CMT2GG is caused by mutations in the GBF1 gene. This gene provides instructions for producing Golgi brefeldin A–resistant guanine nucleotide exchange factor 1, a protein involved in vesicle trafficking and maintenance of Golgi function within cells. Mutations in the GBF1 gene disrupt normal intracellular transport processes in peripheral nerve cells, leading to impaired axonal function and nerve signal transmission. CMT2GG was originally named Dominant Intermediate CMT A (CMTDIA).
CMT2GG is autosomal dominant, meaning that just one of the gene’s two copies must have a CMT-causing mutation to cause this subtype.
Clinical Features
Symptom onset in CMT2GG is usually in adulthood. Symptoms typically begin in the lower extremities and progress over time to involve the upper limbs. An earlier onset isn’t necessarily associated with a more severe disease course. Nerve conduction studies usually show somewhat slowed conduction velocities and reduced amplitudes, consistent with an axonal form of CMT.

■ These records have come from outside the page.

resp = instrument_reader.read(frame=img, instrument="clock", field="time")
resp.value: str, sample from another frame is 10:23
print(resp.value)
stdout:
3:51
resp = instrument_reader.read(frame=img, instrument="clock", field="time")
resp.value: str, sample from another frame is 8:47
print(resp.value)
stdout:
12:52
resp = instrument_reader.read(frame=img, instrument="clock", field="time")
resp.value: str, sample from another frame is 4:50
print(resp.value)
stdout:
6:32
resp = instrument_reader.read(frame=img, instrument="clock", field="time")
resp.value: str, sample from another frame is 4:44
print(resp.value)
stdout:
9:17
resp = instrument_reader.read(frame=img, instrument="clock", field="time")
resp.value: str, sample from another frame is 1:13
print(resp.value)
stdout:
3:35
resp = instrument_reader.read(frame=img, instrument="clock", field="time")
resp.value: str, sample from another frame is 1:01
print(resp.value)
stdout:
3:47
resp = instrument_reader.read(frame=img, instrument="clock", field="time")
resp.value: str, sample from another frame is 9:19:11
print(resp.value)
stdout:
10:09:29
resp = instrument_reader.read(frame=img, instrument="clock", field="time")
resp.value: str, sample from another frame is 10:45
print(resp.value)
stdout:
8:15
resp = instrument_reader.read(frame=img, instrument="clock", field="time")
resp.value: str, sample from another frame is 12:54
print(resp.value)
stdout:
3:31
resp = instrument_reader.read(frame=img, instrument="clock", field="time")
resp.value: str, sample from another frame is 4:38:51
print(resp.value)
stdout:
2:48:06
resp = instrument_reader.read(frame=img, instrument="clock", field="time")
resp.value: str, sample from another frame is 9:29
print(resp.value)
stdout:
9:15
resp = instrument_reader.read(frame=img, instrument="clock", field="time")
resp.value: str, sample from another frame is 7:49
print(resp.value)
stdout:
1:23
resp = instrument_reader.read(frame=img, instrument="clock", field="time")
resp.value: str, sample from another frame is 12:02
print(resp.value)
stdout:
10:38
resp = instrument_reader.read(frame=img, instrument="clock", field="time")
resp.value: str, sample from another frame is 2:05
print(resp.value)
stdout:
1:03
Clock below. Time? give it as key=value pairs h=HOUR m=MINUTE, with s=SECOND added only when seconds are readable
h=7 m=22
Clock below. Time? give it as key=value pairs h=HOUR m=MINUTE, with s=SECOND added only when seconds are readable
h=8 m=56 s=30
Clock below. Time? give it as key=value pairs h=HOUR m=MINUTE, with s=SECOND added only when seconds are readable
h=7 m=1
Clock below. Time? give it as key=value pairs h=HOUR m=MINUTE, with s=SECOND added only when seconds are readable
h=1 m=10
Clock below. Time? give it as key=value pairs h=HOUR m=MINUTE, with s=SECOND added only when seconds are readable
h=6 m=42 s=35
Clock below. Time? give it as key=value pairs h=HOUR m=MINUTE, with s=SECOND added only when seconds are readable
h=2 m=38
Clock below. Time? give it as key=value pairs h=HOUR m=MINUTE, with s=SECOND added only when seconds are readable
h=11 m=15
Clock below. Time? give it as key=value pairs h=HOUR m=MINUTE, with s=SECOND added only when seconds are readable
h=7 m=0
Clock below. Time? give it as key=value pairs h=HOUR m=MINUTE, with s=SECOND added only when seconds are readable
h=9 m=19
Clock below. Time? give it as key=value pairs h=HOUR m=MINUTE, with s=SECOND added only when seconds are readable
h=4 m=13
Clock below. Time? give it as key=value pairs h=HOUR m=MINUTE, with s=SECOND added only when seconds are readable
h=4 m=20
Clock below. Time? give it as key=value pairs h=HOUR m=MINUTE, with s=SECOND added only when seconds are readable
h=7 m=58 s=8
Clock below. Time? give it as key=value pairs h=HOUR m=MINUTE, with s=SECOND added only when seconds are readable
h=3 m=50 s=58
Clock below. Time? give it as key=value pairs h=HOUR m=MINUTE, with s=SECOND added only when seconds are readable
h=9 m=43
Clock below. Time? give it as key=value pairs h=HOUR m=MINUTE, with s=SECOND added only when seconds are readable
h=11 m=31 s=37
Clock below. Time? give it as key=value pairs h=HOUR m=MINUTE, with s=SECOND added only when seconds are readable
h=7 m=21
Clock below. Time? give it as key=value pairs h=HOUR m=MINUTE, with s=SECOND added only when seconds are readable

CMT2FF symptoms may include:
- Weakness in the feet and lower legs
- Muscle atrophy
- Foot drop
- A steppage-style walking pattern
- Reduced sensation
- Reduced or absent reflexes
- Foot deformities, including high arches and hammertoes (clawed toes)
- Progressive involvement of the hands and forearms
- Difficulty with fine motor skills and manual dexterity
- Balance difficulties
- Additional symptoms not listed here
Disease Course
CMT2GG shows wide variability in severity and progression. Some individuals are mildly affected, while others develop a more severe disease. Disease progression is generally slow, and life expectancy is not reduced.